Views expressed in opinion columns are the author’s own.

​​It is ridiculous that the United States is one of fewer than 10 countries worldwide without a national paid family leave policy. In fact, it leaves paid leave policies generally up to the people that already control most of your lives: your employer. Only 11 states have any form of paid family leave.

Maryland Gov. Larry Hogan vetoed the Time to Care Act of 2022 this year. Thankfully, the Maryland General Assembly coalesced to override this veto and launched Maryland into a more promising future, enacting the bill and entitling employees in Maryland to temporary paid leave benefits for up to 12 weeks each year. The actual benefits will go into effect in 2025, but now that Maryland has joined states such as New York, Washington and New Jersey in providing leave, it’s time the federal government follows suit.

Federal law should allow people to call out of work for at least 12 weeks per year for whatever reason they like without risking their financial security. 

For instance, in America, new fathers take an average of one week off of work, according to a Pew Research study published in 2017. Most child care centers don’t accept infants before six weeks and cost more than in-state college tuition in dozens of states. The lack of paid leave in this case reinforces gender stereotypes and the pay gap, as mothers have their wages frozen and stagnated while fathers are forced back into work. 

In addition to family leave, sick leave is necessary in a functioning society. We all remember how elected officials raved about the bravery and sacrifice of essential workers during the COVID-19 pandemic, but provided them little in the way of tangible benefits. These workers are likely not people seeking to make sacrifices and embrace martyrdom, as such praise might suggest. Rather, they’re people trying to pay rapidly increasing rent prices who may have no choice but to work.  

A Safeway employee of 38 years who testified to the Maryland General Assembly said he had only called out of work about four times during his entire tenure there. 

That is not a sign of a healthy society.

Across the country, more than a 100 million people contracted COVID-19 by the end of 2020, and millions of others have been diagnosed with cancer in recent years. It is destructive to both public health and public morale to basically require people to work through medical adversity.

When it takes months to recover from a heart attack or receive cancer treatment, why have we allowed employers to ask employees to work through these circumstances?
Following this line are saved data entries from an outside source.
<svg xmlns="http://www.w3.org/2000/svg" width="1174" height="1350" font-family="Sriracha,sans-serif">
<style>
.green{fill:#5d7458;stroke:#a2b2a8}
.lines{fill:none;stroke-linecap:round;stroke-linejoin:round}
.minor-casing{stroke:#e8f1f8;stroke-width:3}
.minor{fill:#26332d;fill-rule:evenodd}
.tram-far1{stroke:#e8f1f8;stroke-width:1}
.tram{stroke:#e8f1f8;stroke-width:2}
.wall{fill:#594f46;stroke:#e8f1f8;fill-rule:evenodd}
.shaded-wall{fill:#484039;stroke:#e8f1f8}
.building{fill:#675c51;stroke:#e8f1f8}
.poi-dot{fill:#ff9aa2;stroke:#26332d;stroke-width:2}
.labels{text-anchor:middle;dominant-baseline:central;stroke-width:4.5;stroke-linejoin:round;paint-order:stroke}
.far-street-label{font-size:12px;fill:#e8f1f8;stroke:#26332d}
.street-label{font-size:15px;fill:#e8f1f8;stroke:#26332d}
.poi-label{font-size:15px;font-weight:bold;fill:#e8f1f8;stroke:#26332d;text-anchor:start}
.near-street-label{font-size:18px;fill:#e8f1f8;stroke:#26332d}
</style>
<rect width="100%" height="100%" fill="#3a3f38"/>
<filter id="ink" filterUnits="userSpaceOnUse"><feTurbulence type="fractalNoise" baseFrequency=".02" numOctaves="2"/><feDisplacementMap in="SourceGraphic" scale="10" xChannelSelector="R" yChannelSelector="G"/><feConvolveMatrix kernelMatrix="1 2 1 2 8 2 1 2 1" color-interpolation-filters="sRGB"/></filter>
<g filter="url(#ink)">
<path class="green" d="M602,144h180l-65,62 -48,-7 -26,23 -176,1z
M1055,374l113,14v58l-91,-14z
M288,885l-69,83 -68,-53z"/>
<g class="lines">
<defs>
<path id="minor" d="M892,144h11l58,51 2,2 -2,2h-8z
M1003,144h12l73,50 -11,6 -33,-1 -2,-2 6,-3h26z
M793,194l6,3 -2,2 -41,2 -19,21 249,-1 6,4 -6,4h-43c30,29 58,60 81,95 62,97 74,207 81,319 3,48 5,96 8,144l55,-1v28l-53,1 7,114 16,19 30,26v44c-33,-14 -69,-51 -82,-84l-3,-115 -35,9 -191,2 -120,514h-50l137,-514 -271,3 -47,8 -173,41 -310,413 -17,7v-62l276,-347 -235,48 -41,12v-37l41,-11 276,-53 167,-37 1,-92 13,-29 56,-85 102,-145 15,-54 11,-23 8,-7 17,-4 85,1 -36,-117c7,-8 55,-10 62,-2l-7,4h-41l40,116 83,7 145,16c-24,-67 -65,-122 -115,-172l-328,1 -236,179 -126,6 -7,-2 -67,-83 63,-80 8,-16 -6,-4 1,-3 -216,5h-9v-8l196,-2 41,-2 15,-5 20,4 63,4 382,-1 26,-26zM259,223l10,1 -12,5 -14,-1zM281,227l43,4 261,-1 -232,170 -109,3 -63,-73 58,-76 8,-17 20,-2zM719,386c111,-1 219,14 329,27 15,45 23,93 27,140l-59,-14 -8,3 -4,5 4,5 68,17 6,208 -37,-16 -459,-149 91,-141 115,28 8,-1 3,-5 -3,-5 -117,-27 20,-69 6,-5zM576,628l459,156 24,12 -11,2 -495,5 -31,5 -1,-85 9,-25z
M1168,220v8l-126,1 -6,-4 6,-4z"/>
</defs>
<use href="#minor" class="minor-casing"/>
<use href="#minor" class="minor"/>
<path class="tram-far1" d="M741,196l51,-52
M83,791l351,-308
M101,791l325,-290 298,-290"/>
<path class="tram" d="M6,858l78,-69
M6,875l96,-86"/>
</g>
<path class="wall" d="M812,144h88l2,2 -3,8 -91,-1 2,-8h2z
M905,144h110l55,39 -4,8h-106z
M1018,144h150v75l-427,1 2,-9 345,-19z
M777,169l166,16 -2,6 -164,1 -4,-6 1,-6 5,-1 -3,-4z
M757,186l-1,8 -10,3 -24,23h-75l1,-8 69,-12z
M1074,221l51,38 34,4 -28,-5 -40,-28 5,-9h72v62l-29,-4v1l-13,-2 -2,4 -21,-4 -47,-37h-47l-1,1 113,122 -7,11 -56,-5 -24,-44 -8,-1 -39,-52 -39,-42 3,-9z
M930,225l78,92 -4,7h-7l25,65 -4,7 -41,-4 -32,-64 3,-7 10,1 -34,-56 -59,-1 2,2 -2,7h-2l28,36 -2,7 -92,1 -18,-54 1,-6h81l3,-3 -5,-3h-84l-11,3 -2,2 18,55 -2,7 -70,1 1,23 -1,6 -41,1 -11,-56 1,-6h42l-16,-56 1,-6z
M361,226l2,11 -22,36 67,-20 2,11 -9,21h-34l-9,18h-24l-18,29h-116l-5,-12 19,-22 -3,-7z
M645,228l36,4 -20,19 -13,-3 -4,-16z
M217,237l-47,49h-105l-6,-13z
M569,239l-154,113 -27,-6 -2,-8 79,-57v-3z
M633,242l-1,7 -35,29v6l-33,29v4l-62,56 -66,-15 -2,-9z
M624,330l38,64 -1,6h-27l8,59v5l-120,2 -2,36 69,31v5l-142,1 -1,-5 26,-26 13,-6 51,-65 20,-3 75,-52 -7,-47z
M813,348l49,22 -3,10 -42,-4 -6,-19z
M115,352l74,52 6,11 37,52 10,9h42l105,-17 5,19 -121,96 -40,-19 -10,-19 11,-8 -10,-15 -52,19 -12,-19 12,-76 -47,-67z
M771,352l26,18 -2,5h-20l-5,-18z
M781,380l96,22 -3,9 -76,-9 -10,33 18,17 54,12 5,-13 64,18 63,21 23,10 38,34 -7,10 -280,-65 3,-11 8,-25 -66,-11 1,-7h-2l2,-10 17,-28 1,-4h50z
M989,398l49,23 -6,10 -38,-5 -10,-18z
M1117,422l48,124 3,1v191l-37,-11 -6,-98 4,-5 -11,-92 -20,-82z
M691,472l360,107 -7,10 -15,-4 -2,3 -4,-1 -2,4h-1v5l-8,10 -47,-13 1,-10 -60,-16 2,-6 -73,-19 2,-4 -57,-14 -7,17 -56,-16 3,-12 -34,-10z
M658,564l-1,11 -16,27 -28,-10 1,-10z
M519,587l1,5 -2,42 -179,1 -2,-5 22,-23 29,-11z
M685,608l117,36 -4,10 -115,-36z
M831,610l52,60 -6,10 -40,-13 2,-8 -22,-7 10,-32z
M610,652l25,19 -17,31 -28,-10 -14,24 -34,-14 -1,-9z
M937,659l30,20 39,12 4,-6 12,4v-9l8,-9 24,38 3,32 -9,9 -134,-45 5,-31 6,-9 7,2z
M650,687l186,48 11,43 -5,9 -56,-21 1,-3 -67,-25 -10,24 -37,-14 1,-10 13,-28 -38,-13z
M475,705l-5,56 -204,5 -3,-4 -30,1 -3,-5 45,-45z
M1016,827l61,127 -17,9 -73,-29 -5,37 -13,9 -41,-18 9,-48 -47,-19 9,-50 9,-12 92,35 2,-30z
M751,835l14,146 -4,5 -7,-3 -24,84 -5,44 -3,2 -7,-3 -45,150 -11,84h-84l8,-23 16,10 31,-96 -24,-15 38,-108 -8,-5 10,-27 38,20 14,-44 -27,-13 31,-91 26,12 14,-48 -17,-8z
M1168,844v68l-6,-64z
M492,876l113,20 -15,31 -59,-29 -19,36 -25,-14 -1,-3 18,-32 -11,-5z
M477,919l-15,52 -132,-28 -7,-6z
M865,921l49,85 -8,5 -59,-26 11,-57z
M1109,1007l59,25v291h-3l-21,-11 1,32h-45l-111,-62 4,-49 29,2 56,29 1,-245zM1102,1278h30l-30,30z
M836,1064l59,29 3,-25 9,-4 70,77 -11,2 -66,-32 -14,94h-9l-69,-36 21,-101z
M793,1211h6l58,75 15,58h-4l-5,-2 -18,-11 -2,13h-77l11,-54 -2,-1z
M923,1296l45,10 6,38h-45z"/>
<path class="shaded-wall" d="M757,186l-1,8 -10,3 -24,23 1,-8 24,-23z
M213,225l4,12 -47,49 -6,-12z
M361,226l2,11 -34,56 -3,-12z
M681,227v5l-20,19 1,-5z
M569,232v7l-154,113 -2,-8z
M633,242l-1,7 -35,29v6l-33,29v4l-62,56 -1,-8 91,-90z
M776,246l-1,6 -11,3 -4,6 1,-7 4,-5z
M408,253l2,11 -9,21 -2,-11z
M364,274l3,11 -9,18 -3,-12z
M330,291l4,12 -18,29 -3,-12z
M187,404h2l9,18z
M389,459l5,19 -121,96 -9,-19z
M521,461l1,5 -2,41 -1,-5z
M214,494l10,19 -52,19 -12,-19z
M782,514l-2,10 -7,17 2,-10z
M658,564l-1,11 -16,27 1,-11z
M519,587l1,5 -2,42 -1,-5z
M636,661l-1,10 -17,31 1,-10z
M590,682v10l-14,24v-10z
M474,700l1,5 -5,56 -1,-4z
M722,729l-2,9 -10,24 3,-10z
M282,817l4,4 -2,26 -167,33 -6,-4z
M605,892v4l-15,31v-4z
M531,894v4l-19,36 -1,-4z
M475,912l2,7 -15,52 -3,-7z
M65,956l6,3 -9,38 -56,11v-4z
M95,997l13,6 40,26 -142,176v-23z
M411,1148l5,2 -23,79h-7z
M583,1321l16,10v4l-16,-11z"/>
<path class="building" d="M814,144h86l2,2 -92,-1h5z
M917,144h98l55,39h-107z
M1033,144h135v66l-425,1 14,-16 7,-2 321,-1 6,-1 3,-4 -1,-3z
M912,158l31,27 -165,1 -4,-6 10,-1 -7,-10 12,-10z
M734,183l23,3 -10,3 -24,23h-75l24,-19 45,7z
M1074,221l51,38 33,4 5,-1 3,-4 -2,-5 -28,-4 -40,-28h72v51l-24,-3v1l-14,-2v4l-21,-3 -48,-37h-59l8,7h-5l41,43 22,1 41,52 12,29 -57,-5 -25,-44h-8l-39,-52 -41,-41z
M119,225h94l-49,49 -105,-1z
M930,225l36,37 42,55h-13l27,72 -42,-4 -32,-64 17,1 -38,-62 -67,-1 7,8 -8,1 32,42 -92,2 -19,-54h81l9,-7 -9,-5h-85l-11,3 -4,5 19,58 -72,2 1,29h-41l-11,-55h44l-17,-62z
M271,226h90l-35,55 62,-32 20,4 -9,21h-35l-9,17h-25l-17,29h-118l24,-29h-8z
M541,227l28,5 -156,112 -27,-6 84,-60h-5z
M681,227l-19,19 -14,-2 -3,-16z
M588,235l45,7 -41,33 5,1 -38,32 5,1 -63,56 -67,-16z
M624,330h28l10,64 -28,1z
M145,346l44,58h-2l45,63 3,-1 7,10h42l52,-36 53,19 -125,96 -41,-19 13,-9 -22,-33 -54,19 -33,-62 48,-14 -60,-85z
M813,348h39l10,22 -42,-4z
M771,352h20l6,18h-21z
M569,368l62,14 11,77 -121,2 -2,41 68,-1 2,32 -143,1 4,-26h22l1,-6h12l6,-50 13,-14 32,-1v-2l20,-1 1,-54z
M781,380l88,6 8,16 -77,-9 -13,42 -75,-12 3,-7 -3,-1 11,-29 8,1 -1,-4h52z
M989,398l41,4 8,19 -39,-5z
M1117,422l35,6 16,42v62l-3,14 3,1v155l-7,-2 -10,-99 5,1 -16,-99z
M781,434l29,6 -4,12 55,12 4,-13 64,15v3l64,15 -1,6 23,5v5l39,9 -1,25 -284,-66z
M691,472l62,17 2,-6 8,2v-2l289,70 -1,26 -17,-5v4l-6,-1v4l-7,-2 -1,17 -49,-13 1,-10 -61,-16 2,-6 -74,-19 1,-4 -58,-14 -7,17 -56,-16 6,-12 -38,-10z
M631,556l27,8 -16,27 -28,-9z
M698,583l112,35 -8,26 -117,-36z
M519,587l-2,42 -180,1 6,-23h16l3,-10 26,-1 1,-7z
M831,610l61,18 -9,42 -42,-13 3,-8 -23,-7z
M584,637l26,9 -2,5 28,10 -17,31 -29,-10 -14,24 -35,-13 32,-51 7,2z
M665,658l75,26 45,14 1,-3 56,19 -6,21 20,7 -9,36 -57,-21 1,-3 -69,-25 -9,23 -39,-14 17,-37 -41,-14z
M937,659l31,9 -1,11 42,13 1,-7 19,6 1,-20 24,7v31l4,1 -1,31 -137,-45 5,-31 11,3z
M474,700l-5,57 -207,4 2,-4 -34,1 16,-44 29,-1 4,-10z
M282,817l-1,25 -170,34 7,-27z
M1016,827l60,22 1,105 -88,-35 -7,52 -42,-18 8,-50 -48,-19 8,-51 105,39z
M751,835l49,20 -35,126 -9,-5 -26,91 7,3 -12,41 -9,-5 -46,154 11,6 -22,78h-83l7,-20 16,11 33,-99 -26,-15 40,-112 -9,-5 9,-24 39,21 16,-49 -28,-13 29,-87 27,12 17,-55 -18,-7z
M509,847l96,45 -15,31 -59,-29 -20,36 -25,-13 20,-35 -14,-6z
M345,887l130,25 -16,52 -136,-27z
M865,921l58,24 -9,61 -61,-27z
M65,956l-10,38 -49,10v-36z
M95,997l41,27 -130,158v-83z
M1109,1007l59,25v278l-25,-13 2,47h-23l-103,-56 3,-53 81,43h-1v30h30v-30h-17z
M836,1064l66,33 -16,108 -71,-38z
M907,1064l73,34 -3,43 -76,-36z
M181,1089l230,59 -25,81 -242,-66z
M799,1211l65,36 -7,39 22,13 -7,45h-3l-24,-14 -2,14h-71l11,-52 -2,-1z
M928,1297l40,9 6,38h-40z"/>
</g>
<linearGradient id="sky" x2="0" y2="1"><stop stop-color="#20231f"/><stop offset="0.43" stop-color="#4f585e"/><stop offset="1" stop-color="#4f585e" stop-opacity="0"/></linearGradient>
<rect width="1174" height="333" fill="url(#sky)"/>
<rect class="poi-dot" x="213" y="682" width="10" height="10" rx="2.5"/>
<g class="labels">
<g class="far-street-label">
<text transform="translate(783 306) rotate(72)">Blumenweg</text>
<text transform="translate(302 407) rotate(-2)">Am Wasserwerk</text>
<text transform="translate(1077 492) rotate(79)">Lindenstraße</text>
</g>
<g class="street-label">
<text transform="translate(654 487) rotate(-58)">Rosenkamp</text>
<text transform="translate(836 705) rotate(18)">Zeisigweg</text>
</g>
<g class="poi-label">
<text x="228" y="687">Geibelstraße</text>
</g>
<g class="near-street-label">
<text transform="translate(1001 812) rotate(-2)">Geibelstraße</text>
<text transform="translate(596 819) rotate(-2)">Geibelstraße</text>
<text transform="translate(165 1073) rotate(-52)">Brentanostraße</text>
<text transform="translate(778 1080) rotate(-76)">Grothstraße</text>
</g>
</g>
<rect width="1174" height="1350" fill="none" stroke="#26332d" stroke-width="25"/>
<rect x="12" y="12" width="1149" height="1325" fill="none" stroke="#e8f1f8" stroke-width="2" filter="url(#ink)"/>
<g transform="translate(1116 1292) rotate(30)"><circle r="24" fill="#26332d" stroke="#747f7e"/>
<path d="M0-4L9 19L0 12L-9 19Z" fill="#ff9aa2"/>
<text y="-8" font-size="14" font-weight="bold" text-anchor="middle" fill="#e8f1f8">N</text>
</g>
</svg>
When 45 percent of workers who do not take leave say they don’t out of fear of unemployment, the federal government needs to step in and financially support them. 

Although it may seem intuitive to believe more paid leave means less work gets done, the opposite is true. In studies of California’s paid leave program, 99 percent of businesses surveyed identified positive or neutral effects on employee morale. This effect on morale came at little, if any cost, as about 90 percent of businesses reported either a positive or neutral effect on productivity and more than 95 percent of businesses reported either saving money or maintaining neutral costs. 

Studies have also found similar productivity and mental health benefits with mandatory paid vacations. Increases in mandatory and paid vacation time have increased creativity, happiness and productivity across the board. 

Unsurprisingly, people with breaks are happier and have more of a chance to live their lives. A soul-crushing nine-to-five becomes a little less soul crushing when there is a light at the end of the tunnel. But a job does not need to be soul-crushing to warrant a break. Burnout is real, and a lack of paid vacation time effectively promotes the exploitative, coercive and unethical labor practice of working through pain.

Furthermore, paid leave has benefits that often go overlooked. There are a plethora of personal reasons to need to take off of work, and it’s ridiculous to try and scrutinize them all. People who need help deserve it free from judgment or economic barriers.

We may not be able to invent more hours in the day, but a sound national paid leave policy can be an effective replacement. We do not live to work, nor should we be required to relentlessly work to live. Breaks are necessary and good. Virtually every country around the world has recognized this truth, and it’s time for America to get its head out of the sand. For the sake and sanity of every cancer patient, new parent and exasperated employee, the federal government needs to institute paid leave.